* [Consigna A] Indica con sí o no si cada afirmación concuerda con el fragmento, y cita de forma literal las palabras del fragmento que lo deciden. (i) Es probable que quien responda a la pregunta de la calle prefiera lo de hoy. (ii) Hay quienes defienden la pobreza. (iii) Vender utopías es el negocio político más difícil.
* [Consigna B] Por favor, copia del fragmento la parte que empieza con las palabras que contienen «Y sin embargo, hay» y termina con «sentimos que merecemos.», y sustituye «utopías» por «ilusiones».

* [Fragmento]
>>

Cualquiera puede salir ahora mismo a la calle y preguntarle al primero que se encuentre si prefiere vivir en el presente con lo que tiene, o sacrificar algo hoy para tener más mañana. Es muy probable que la respuesta sea: lo de hoy. Y no lo culpo. Aquí, en Colombia, llevamos décadas aprendiendo que ese mañana esperanzador, lleno de soluciones y de progreso, muy pocas veces llega.
Y sin embargo, hay un discurso que nos pide exactamente eso: que confiemos en que si votamos “bien”, si elegimos “lo correcto”, algún día vamos a vivir en un país donde el Estado nos cuide a todos, donde la salud y la educación sean de verdad universales, donde nadie quede abandonado a su suerte. Un ideal hermoso. Y precisamente por hermoso, muy fácil de vender.
Vender utopías es el negocio político más sencillo del mundo. Nadie está en contra de la justicia social. Nadie defiende la pobreza. Nadie levanta la mano para decir “quiero que las cosas sigan mal”. Entonces el discurso suena espectacular y no encuentra resistencia, porque apela a lo que ya sentimos que merecemos.

<<

* [Conjunto de datos]
>>

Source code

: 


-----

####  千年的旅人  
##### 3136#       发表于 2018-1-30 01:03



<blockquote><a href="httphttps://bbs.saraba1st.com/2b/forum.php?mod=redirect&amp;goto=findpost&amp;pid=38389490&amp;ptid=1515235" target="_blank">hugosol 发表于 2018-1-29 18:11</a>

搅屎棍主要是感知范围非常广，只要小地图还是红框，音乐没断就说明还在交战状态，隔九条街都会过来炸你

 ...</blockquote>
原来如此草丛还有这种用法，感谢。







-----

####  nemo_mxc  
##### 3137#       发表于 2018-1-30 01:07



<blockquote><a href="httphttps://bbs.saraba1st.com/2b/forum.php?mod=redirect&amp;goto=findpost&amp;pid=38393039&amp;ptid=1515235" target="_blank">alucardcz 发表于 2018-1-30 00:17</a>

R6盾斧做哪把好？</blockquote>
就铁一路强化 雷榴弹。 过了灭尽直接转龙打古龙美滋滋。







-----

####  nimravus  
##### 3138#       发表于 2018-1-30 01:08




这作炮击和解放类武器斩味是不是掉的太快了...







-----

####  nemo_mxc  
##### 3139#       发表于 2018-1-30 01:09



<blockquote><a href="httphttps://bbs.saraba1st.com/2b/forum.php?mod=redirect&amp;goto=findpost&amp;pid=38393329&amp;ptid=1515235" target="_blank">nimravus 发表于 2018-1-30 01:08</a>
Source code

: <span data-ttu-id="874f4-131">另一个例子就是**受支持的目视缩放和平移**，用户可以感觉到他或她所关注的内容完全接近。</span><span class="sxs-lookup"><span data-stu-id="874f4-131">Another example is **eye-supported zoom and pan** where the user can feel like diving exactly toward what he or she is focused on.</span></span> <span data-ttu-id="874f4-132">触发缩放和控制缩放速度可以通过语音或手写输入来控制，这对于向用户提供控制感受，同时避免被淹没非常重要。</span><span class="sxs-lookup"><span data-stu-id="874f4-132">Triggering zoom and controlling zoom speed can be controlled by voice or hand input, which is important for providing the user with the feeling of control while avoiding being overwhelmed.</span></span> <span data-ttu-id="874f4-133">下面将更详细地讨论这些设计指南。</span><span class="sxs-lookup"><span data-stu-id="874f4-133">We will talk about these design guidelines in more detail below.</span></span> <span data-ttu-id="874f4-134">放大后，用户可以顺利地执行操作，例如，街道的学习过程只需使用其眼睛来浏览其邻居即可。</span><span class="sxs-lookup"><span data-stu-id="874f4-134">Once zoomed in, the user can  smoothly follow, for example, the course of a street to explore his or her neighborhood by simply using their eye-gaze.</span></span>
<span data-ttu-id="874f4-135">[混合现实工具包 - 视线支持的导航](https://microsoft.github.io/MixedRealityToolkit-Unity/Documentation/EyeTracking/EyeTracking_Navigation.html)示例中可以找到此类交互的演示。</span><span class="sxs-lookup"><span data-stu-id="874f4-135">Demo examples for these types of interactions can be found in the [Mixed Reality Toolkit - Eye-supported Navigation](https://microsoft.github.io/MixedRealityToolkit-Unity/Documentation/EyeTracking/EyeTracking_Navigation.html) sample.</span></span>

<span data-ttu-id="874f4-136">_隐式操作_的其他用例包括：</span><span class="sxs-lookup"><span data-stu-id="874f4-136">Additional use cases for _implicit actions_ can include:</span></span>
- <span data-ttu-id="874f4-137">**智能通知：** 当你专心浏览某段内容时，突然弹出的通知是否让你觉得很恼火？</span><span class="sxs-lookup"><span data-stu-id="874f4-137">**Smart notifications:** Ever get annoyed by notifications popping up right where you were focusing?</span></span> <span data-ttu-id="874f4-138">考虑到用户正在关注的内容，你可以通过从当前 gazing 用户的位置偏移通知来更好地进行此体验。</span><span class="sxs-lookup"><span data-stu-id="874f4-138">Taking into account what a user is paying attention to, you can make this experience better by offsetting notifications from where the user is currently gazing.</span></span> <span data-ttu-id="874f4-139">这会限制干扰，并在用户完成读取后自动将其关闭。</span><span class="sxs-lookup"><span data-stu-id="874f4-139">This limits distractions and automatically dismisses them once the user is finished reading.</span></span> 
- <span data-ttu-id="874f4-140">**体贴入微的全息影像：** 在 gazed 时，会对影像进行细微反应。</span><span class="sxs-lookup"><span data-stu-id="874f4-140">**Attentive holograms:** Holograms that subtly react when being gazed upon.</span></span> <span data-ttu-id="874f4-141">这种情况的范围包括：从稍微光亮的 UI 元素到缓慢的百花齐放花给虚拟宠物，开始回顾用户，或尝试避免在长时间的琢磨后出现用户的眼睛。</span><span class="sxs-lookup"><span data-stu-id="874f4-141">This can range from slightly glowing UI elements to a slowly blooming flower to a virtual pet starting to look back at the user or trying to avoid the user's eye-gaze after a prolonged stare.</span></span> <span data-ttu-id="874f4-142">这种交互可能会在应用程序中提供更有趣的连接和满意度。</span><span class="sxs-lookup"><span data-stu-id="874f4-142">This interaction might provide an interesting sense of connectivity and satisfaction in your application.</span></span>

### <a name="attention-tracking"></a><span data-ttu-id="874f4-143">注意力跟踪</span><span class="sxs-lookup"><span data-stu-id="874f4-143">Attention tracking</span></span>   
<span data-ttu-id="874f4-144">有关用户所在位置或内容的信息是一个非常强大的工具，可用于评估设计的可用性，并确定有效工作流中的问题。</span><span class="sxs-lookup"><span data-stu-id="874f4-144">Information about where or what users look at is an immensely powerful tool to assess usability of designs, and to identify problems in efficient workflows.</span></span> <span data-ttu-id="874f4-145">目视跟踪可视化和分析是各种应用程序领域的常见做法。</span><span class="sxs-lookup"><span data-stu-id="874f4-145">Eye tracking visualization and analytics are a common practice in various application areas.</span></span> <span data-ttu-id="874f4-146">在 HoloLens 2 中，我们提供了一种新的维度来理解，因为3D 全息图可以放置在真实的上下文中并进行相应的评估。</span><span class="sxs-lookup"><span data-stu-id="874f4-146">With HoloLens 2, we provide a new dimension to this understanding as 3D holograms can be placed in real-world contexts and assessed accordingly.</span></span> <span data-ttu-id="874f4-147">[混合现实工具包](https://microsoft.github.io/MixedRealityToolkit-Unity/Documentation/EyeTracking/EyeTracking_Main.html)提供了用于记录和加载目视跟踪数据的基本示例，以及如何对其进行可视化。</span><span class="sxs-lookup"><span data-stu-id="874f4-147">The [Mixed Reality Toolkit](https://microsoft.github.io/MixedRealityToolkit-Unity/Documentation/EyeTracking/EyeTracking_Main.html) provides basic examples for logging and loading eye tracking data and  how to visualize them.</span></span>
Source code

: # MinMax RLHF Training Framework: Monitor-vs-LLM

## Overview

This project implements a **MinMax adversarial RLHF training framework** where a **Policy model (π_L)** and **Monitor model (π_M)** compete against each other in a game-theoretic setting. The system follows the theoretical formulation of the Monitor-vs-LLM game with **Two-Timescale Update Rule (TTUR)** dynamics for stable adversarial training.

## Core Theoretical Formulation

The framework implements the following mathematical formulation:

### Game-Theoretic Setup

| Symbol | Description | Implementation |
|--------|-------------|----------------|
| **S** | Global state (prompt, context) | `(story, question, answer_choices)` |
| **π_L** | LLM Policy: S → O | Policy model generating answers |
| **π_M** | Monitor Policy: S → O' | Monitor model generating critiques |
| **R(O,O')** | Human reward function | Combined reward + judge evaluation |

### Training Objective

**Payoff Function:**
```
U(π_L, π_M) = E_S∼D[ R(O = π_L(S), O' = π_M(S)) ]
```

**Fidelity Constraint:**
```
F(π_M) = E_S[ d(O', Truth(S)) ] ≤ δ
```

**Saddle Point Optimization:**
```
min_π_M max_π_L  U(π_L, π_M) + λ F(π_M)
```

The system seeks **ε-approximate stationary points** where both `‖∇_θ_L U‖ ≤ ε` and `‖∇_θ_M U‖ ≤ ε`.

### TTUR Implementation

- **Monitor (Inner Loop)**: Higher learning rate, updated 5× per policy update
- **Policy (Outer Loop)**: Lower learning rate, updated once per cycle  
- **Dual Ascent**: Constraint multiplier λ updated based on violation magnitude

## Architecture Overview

<<

* [Espacio de respuesta A]
(i) Sí: «Es muy probable que la respuesta sea: lo de hoy.»
(ii) No: «Nadie defiende la pobreza.»
(iii) No: «Vender utopías es el negocio político más sencillo del mundo.»

* [Espacio de respuesta B]
Y sin embargo, hay un discurso que nos pide exactamente eso: que confiemos en que si votamos “bien”, si elegimos “lo correcto”, algún día vamos a vivir en un país donde el Estado nos cuide a todos, donde la salud y la educación sean de verdad universales, donde nadie quede abandonado a su suerte. Un ideal hermoso. Y precisamente por hermoso, muy fácil de vender.
Vender ilusiones es el negocio político más sencillo del mundo. Nadie está en contra de la justicia social. Nadie defiende la pobreza. Nadie levanta la mano para decir “quiero que las cosas sigan mal”. Entonces el discurso suena espectacular y no encuentra resistencia, porque apela a lo que ya sentimos que merecemos.